(SUPPLIED TEXT Opens)
Research Project: Characterization of Genetic Diversity in Soybean and Common Bean, and Its Application toward Improving Crop Traits and Sustainable Production

Location: Soybean Genomics & Improvement Laboratory

Title: Identification and characterization of novel QTL conferring internal detoxification of aluminium in soybean

item LI, YANG - Nanjing Agricultural University
item YE, HENG - University Of Missouri
item SONG, LI - University Of Missouri
item VUONG, TRI - University Of Missouri
item Song, Qijian
item ZHAO, LIJUAN - Nanjing Agricultural University
item SHANNON, J. GROVER - University Of Missouri
item LI, YAN - Nanjing Agricultural University
item NGUYEN, HENRY - University Of Missouri

Submitted to: Journal of Experimental Botany
Publication Type: Peer Reviewed Journal
Publication Acceptance Date: 4/9/2021
Publication Date: 4/24/2021
Citation: Li, Y., Ye, H., Song, L., Vuong, T.D., Song, Q., Zhao, L., Shannon, J., Li, Y., Nguyen, H.T. 2021. Identification and characterization of novel QTL conferring internal detoxification of aluminium in soybean. Journal of Experimental Botany. 72(13):4993-5009.
(SUPPLIED TEXT Closes)
(DATA LISTING Opens)
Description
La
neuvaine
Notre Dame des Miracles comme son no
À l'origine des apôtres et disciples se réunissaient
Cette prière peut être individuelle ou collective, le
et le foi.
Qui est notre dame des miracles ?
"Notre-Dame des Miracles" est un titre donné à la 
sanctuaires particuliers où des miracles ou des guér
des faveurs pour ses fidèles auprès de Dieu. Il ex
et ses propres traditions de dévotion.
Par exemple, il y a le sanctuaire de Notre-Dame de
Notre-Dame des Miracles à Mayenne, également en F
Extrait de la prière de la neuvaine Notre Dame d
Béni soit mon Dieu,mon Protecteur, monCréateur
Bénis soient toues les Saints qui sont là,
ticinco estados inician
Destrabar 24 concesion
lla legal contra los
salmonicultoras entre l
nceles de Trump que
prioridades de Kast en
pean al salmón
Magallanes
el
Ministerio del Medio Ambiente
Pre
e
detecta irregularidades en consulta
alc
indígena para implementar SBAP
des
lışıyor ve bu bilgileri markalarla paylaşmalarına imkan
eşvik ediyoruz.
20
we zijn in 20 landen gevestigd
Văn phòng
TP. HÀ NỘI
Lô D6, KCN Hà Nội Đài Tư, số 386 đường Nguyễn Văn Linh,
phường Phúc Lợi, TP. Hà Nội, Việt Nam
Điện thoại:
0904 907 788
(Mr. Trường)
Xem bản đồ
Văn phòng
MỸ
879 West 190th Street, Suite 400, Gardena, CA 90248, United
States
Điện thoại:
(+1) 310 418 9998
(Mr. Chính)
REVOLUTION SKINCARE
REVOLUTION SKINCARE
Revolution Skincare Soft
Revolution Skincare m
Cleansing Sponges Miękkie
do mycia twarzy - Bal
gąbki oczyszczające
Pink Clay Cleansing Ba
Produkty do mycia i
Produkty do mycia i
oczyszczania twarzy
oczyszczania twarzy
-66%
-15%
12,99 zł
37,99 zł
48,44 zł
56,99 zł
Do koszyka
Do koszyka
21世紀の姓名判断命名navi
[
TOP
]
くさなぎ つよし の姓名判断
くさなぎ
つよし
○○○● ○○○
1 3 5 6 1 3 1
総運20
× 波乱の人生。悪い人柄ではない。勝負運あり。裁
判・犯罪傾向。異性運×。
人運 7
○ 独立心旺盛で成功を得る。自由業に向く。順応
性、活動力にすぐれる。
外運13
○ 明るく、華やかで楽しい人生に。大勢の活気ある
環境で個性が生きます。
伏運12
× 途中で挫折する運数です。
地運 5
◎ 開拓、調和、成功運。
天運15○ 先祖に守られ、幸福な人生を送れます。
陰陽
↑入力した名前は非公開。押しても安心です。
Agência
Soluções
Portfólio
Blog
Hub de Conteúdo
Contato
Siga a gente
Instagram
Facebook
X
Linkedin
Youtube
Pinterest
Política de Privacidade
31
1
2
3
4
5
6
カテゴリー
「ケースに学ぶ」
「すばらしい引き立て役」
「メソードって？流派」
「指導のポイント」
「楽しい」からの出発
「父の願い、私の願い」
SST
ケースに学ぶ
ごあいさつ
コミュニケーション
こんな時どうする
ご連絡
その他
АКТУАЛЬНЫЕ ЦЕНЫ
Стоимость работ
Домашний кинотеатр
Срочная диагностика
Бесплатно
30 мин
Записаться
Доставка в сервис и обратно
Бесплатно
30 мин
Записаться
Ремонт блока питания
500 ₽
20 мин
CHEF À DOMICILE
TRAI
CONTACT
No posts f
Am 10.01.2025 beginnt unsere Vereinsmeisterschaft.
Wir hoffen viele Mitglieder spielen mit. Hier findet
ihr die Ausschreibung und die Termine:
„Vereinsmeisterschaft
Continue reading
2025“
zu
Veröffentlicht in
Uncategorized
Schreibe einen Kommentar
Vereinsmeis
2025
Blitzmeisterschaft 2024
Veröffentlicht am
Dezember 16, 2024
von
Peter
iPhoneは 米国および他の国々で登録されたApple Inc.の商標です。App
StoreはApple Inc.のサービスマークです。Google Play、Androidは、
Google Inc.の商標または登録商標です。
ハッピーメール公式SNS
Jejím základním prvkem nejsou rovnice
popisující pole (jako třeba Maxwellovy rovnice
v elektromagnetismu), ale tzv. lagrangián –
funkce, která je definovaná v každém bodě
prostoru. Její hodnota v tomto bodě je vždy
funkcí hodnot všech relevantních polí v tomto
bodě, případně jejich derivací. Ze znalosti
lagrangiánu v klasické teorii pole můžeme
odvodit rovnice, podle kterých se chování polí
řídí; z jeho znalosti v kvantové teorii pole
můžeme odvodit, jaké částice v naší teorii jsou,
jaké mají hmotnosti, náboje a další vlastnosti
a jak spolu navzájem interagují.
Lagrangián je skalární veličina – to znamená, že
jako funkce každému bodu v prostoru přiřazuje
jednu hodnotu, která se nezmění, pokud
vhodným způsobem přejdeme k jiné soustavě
(DATA LISTING Closes)
→ **WORK INSTRUCTIONS**:
[1] According to the soybean aluminium publication record, on what date was the paper accepted for publication?
[2] Continue the soybean aluminium publication record from its last line.

→ **EXPECTED RESULTS**:
[1] 4/9/2021

[2]
Interpretive Summary: Earth's crust consists of 8% aluminum, mostly as harmless oxides and aluminosilicates. In acidic soil, however, aluminum can be solubilized into forms toxic to plants. Aluminum toxicity interferes with nutrient and water absorption, disrupts calcium homeostasis, inhibits root elongation and lateral root initiation and consequently reduces crop yield or causes plant death. Genes that help alleviate aluminum toxicity have been studied in model plants like Arabidopsis and rice but not in soybean. In this research, we identified aluminum tolerant soybean genetic resources and found two novel aluminum tolerance genes. We conclude that aluminum tolerance resulted from leaf tissue tolerance instead of aluminum exclusion or transport alteration. The soybeans and novel genes controlling aluminum tolerance are expected to provide breeders at private and public sectors new resources to help eliminate the effects of aluminum toxicity on commercial soybean production.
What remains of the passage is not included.